I picked my friend David out of a crowd of hundreds; I knew he was one of us, whatever the us may be defined as, whether it be chemistry, familiarity, there is some key; a Tell if you're Mamet, that separates an individual and brings them to the forefront of a crowd of faces.
David was taking a freshman placement test the summer I was an advisor and had met another like minded friend. I turned to this friend and said, I like that guy, meaning David. He ended up being one of my closest friends until he died in 1996 and I still think about him all the time.
My best friend from high school, my old boyfriends, husband, they each had a defining moment of which they became who they are to me. These events stand out in my flawed memory bank and I could recreate them with some accuracy if so compelled. It's been awhile since that phenom has occurred, perhaps like with taste buds, those sensual experiences are tempered with age, I know that with every day, with every person that walks into the library whose odor does not precede them, I expect that they might be someone who in turn will become more than this.

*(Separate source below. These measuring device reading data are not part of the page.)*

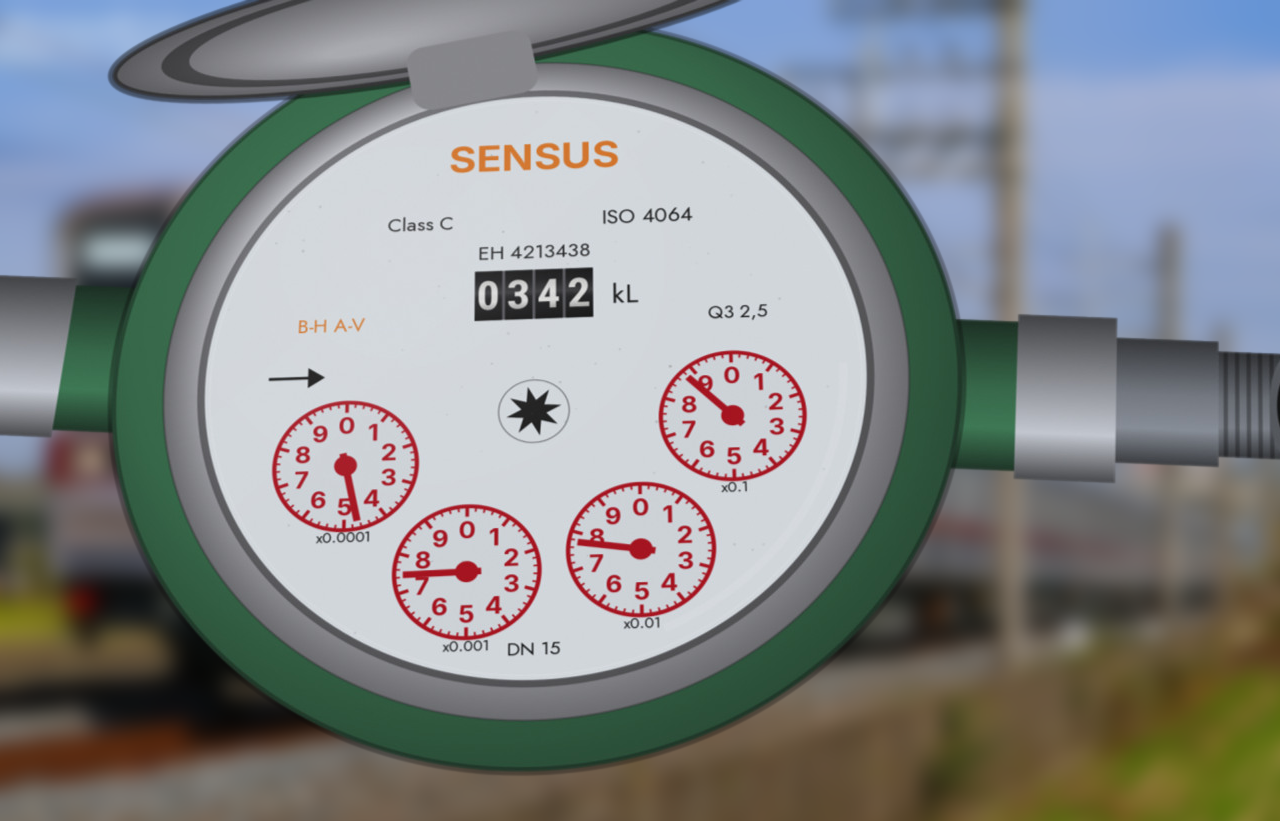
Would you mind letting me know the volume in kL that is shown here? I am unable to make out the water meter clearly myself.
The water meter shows 342.8774 kL
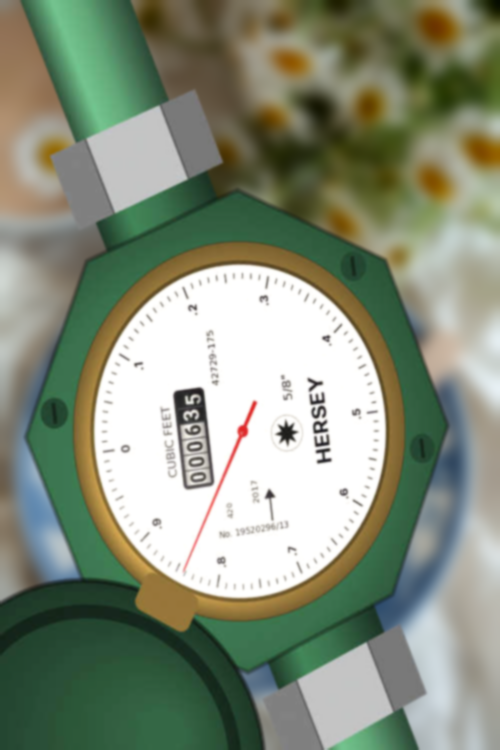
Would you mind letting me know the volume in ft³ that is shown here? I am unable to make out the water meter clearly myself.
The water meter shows 634.84 ft³
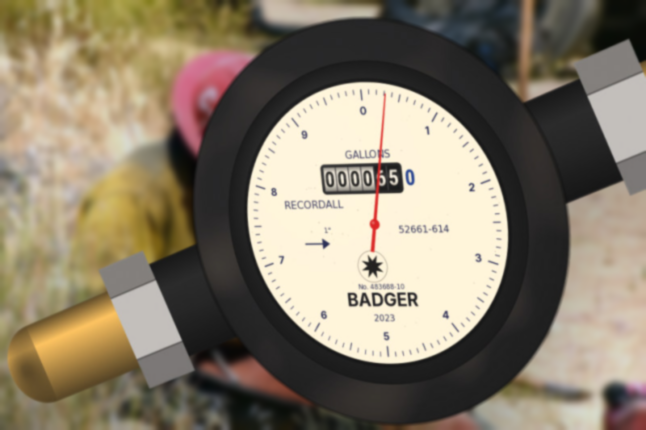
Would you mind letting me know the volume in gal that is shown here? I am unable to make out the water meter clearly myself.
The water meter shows 650.3 gal
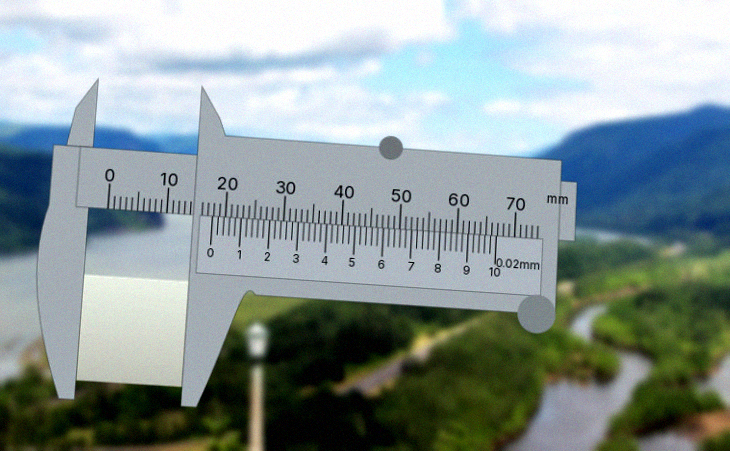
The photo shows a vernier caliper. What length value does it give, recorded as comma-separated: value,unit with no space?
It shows 17.8,mm
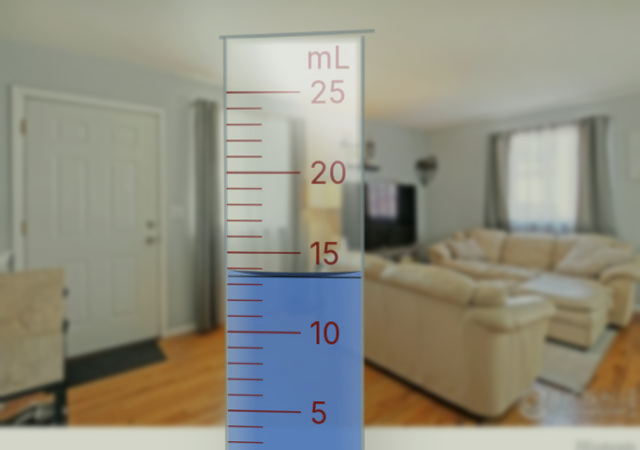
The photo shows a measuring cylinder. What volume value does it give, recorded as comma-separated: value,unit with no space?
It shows 13.5,mL
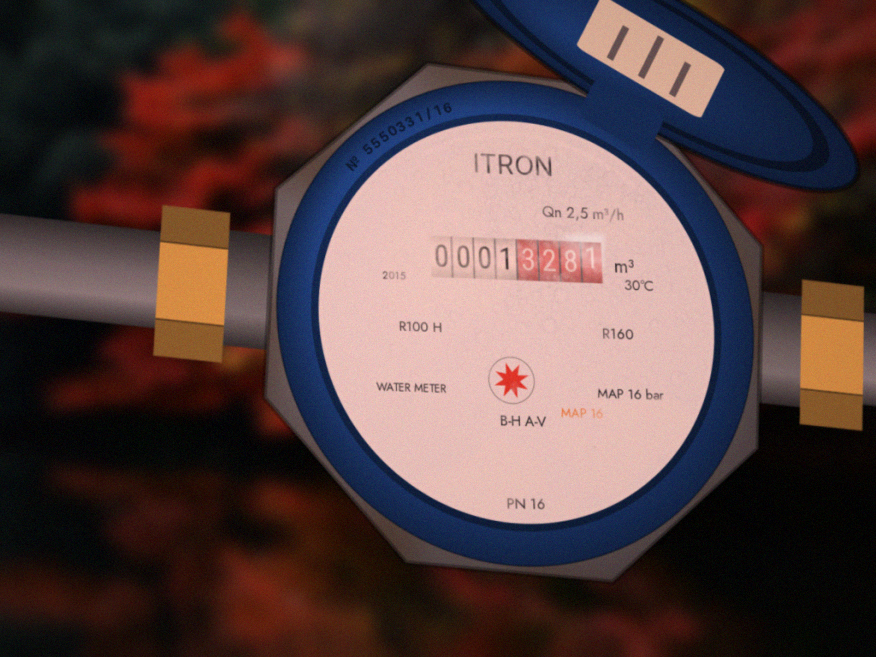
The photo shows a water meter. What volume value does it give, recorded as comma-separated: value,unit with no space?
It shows 1.3281,m³
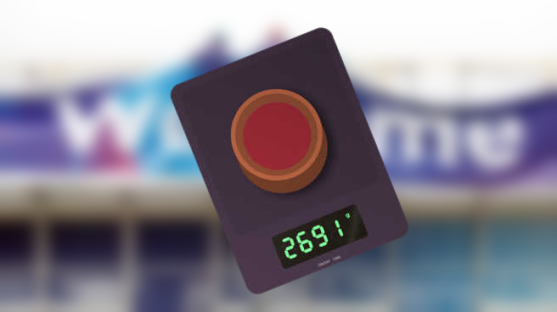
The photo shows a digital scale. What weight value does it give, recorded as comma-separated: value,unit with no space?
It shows 2691,g
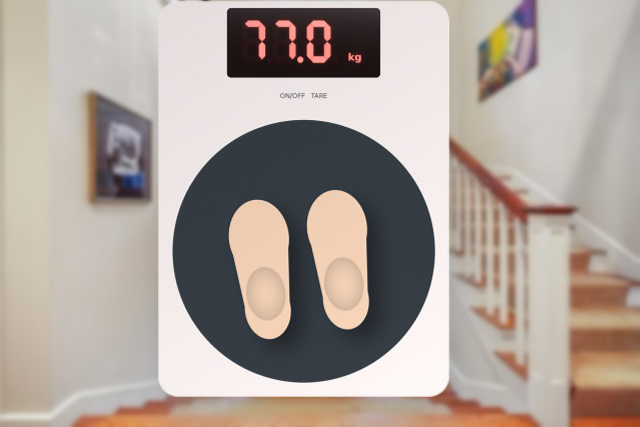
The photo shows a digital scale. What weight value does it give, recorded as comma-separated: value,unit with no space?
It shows 77.0,kg
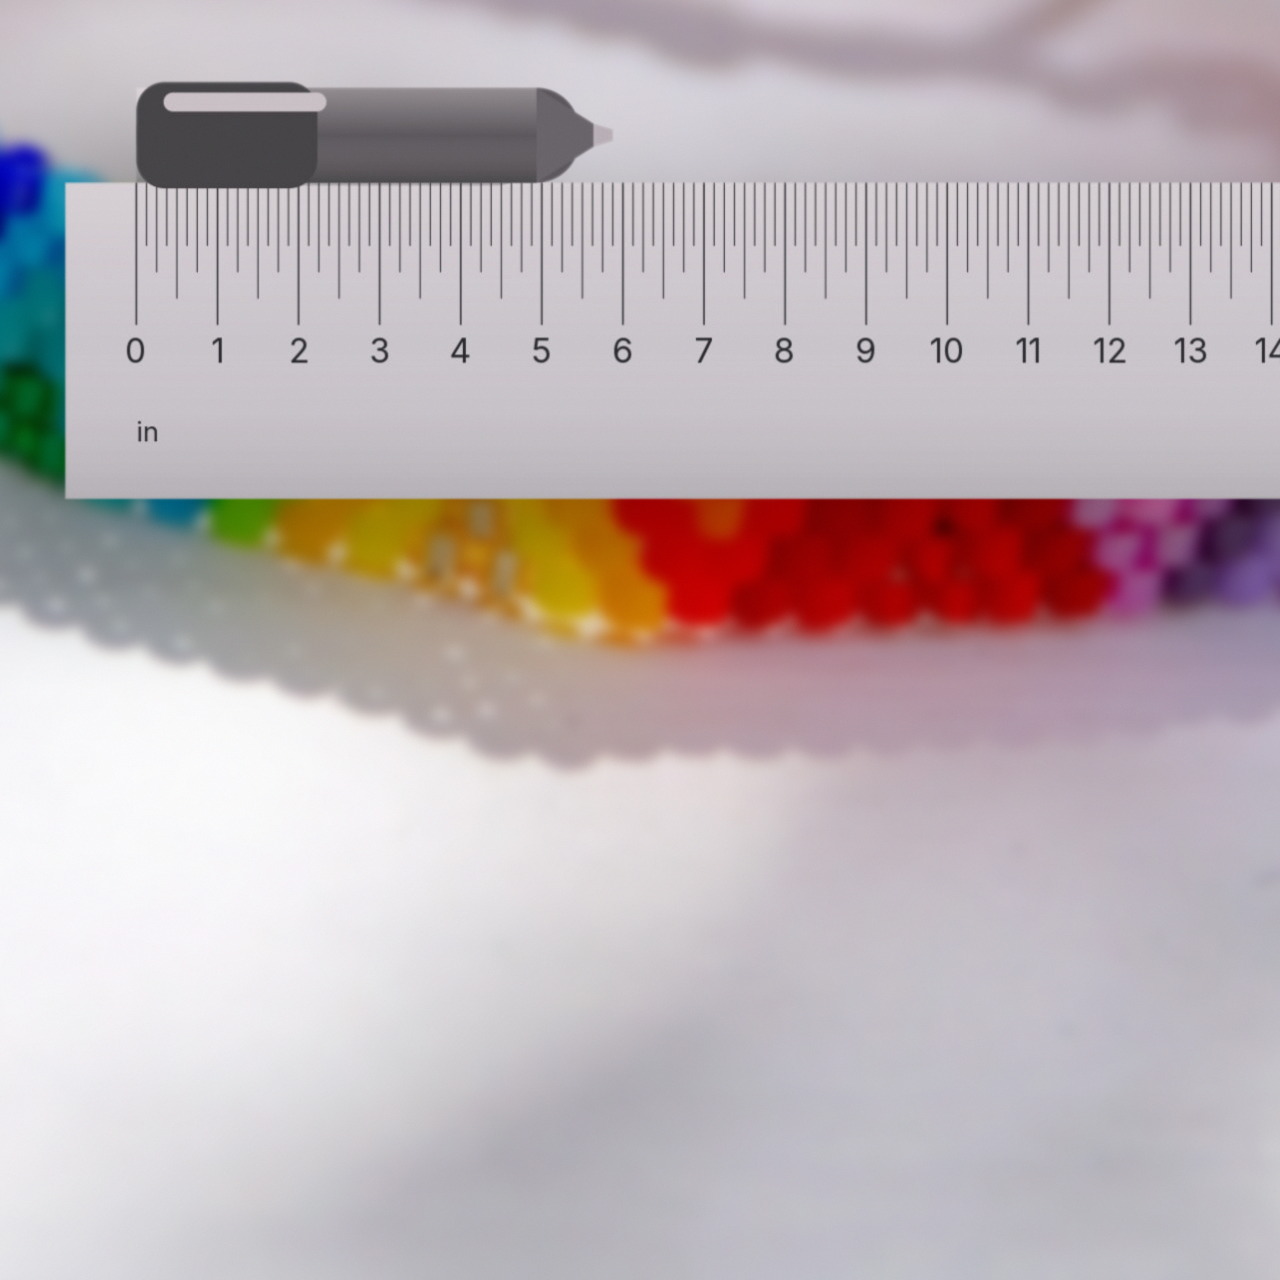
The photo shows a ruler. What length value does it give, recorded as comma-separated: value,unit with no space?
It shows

With Eamon, whom I'd known for a couple of years, the bookmark took place at the California border crossing with Mexico. I had a station wagon full of men to prove my language skills to who were visiting me. So, we stopped at the border before I could do that and I had to go to the bathroom which was a eight lane walk. He volunteered to go with me; and the impression was made, though I didn't even know it until later, which in itself is part of that process of something completely out of our conscious evaluation. It's just stored away until the right time or even until your old and have an idle moment and apparently have little better to think about then the olden days.